この本には4人の先生が登場しますが、こんな先生が学校に1人でもいてくれたら、いじめも不登校もなくなるし、子どもだけでなく、子育てに悩むお母さんたちも救われるに違いないと思いました。温かくて、人としての器が大きくて、指導力のある先生たちです。

先生たちが子どもに向かう姿勢は、本のタイトルにあるように「困った子」を「困っている子」として捉えるという見方です。
落ち着いて授業を受けられない子、問題行動を起こす子、不登校の子、学力不振の子等は、先生にとっては「困った子」と考えられてきました。
それに反して、「困る子」「困った子」を、その子自身が「困っている子」として見るという「子ども観」の転換を行います。
「困った子」を「困っている子」と捉えることで、子どもに対する接し方が大きく変わっていきました。子どもに向かうまなざしはあたたかくなり、子どもの生きづらさや苦しみに深い共感を持つようになって、しぜんに子どもに寄り添えることができるようになりました。(もっとも、この先生たちは発想の転換などしなくても、もともとそういう感性を持っていたような気がしますが)

副題には、『「軽度発達障害」(LD、ADHD、高機能自閉症、アスペルガー症候群)の子どもと学級、学校づくり』とありましたが、先生たちは通常の学級で、彼らにレッテルを貼ることなく、学級という集団の中で彼らの居場所と出番を作ることに心を砕きます。

「軽度発達障害」をどう見るか、という部分には以下のことが書いてありました。
(「軽度発達障害」というと、「軽いもの」と見られがちですが、決してそうではありません。子どもたちは、わかってもらえない、理解してもらえない苦しさ、つらさをかかえて過ごしています。「できない」ことを「できるはず」と見られ、「なぜあなたはできないのか」と否定的評価を繰り返し受け、自尊感情や自己肯定感を低めてしまっているのです。「自分なんて」「どうせだめなんだ」「いなけりゃいい」と口癖のように言います。………
まわりの子どもや大人たち、教師からも親からでさえも、理解されずにいる場合があります。そんな子ども達は自分が自分を理解できずに苦しみます。そんな中では、キレたり、パニックを起こしたりするしかないのです。)
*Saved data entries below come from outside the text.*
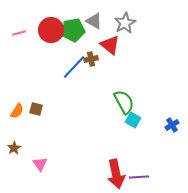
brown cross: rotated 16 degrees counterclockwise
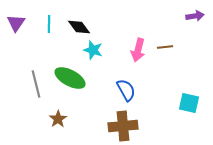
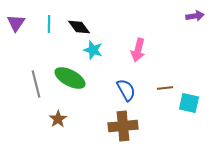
brown line: moved 41 px down
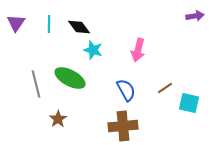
brown line: rotated 28 degrees counterclockwise
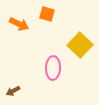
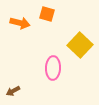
orange arrow: moved 1 px right, 1 px up; rotated 12 degrees counterclockwise
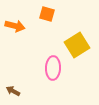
orange arrow: moved 5 px left, 3 px down
yellow square: moved 3 px left; rotated 15 degrees clockwise
brown arrow: rotated 56 degrees clockwise
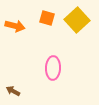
orange square: moved 4 px down
yellow square: moved 25 px up; rotated 10 degrees counterclockwise
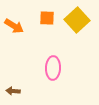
orange square: rotated 14 degrees counterclockwise
orange arrow: moved 1 px left; rotated 18 degrees clockwise
brown arrow: rotated 24 degrees counterclockwise
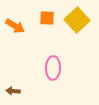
orange arrow: moved 1 px right
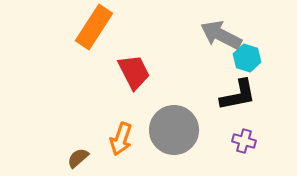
先生たちとの関わりの中で、子どもたちが「だめだと思っていた自分」から「友だちからも認められる自分」に変身していく過程は、どのエピソードをとっても感動的で、胸がいっぱいになりました。
ADHD,高機能自閉症が疑われる小学1年のユウタと、先生の人間性が感じられる一場面を書き出してみます。
(「先生、また明日会おうね、さようなら」ユウタはそういって、手を振って歩きだした。が、すぐに立ち止まり、振り返って「先生、また明日会おうね、さようなら」と言って手を振った。また少し歩いては立ち止まり、振り返った。ユウタは何度も何度も同じことを繰り返しながら帰っていった。
私は彼と出会って初めて胸が熱くなった。ユウタの認められたい思いを痛いほど感じた。私はユウタを心底からかわいいと思った。この子といっしょにやっていこう、そう思った。)

この本を読んで、競争や管理で子どもたちを縛りつけるより、「困った子は困っている子」という子供観の転換が、教育関係者や親たち、大人たち、さらには子どもたちにまで広く浸透することが求められていると思いました。また、そうなってほしいと願わずにはいられませんでした。

実は、私は、この本の編著者で元小学校教諭の『大和久 勝』さんの講演会にも、つい最近のことですが行ってきました。不登校の子どもをもつお母さんたちにも、聞いていただきたかった内容なので、次回にでも紹介したいと思っています。